* Canadian dollar at C$1.1114 or 89.77 U.S. cents * Bond prices mixed across the maturity curve By Leah Schnurr TORONTO, Feb 6 (Reuters) - The Canadian dollar weakened against the greenback on Thursday, erasing earlier gains after data showed the country posted a much larger-than-expected trade deficit in December.
Canada's trade deficit widened to C$1.66 billion ($1.49 billion), almost C$1 billion more than economists had expected, and the highest level since November 2012. Last November's gap was also revised to be much larger than originally reported.
Last month's data that showed a similarly larger-than-expected trade deficit for November, coupled with data that showed a contraction in purchasing activity, had sparked a selloff in the loonie in early January that turned out to be the start of the most recent leg down in the currency.

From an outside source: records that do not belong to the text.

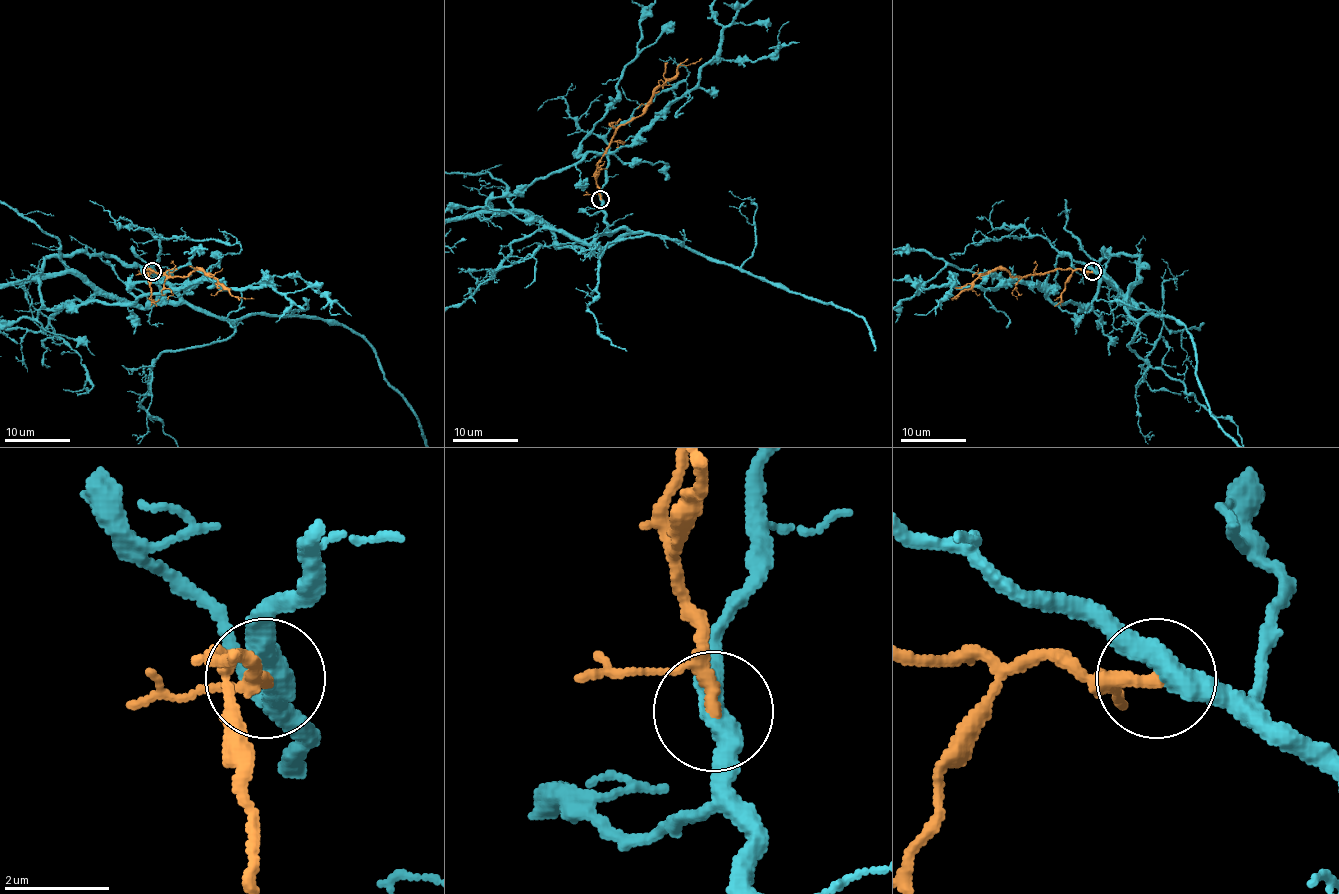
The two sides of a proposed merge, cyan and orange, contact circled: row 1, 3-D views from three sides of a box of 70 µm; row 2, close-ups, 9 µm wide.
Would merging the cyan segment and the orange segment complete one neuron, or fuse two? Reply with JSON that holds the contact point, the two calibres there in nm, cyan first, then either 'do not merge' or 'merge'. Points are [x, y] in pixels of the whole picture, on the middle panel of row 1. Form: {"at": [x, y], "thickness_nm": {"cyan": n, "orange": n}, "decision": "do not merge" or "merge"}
{"at": [600, 199], "thickness_nm": {"cyan": 460, "orange": 190}, "decision": "merge"}

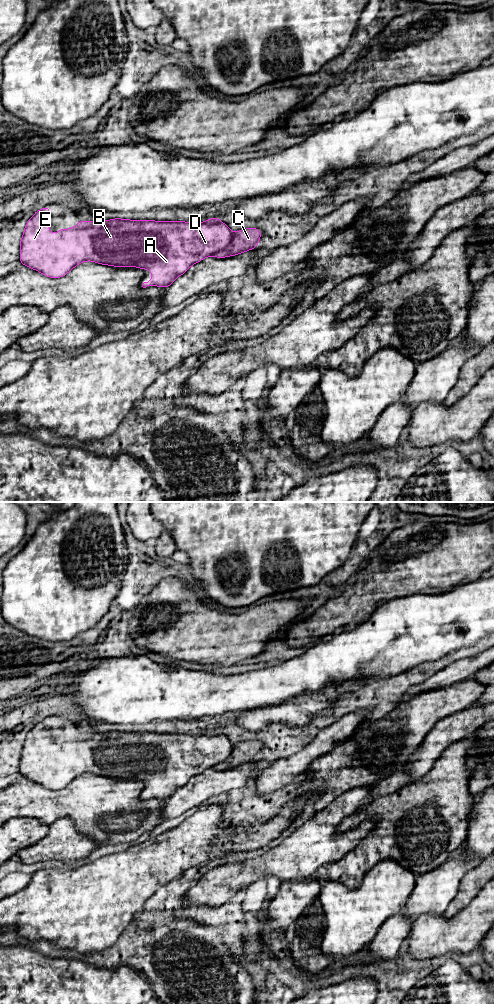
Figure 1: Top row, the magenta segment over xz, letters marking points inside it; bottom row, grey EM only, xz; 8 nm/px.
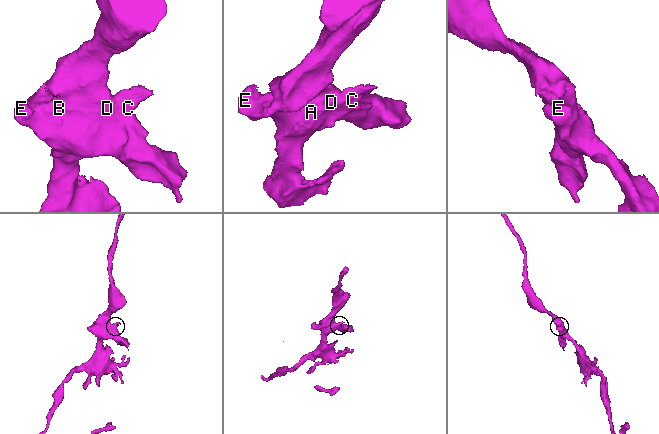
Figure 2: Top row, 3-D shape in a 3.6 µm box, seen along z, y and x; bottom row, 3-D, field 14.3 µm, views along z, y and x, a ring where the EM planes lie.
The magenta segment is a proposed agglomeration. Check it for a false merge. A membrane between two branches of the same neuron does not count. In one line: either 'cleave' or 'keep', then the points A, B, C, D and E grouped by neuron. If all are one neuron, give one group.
cleave | A B D E / C

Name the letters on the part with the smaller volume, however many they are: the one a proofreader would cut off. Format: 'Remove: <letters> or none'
Remove: C

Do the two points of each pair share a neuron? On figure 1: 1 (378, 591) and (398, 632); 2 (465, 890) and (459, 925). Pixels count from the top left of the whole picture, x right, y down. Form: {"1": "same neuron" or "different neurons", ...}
{"1": "different neurons", "2": "different neurons"}

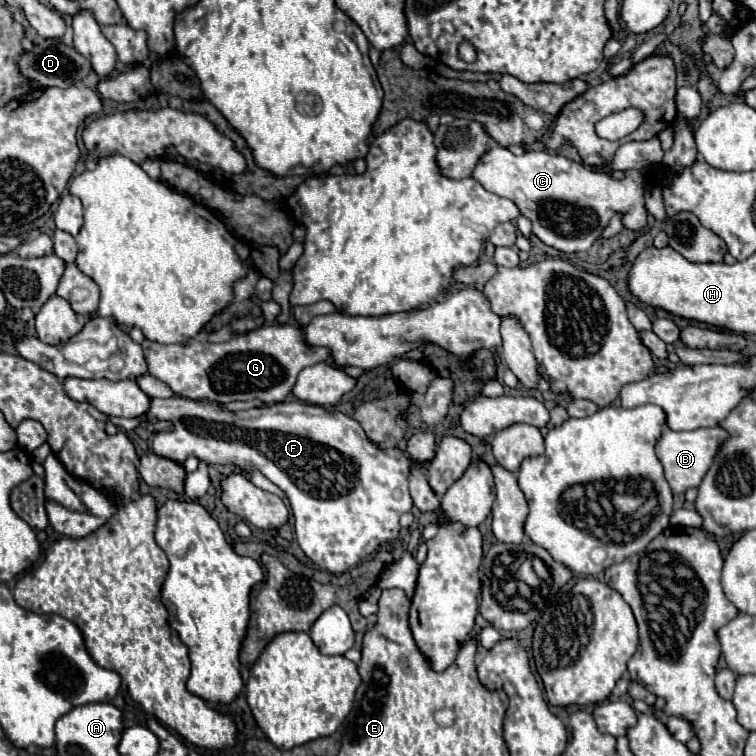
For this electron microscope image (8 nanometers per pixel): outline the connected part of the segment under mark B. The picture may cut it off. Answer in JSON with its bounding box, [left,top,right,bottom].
[657,427,729,493]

The loonie has regained some ground in recent sessions after hitting a 4-1/2-year low last week. The currency had been trading around session highs heading into Thursday's data, but the disappointing figures sent it lower.
"This is the next in a string of very disappointing trade numbers," said David Tulk, chief Canada macro strategist at TD Securities in Toronto.
"It still speaks to the narrative that the rotation towards net exports for the Canadian economy is still quite elusive and this is despite some hope that the U.S. economy was stronger through the end of last year." The Canadian dollar was at C$1.1114 to the greenback, or 89.77 U.S. cents, weaker than Wednesday's close of C$1.1080, or 90.25 U.S. cents.
Despite the Canadian dollar's tumble in recent months, the Bank of Canada last month noted the currency was still strong and still posed an obstacle to exports.
"It does validate the Bank of Canada's point that despite a stronger U.S. economy, that has yet to really flow through into the Canadian economy. It raises some concern that there's something more than just the price effect at work," said Tulk.
Trade data south of the border also showed the U.S. deficit widened in December, which could see the advance fourth-quarter growth estimate trimmed.
Canadian government bond prices were mixed across the maturity curve, with the two-year up half a Canadian cent to yield 0.976 percent and the benchmark 10-year down 10 Canadian cents to yield 2.404 percent.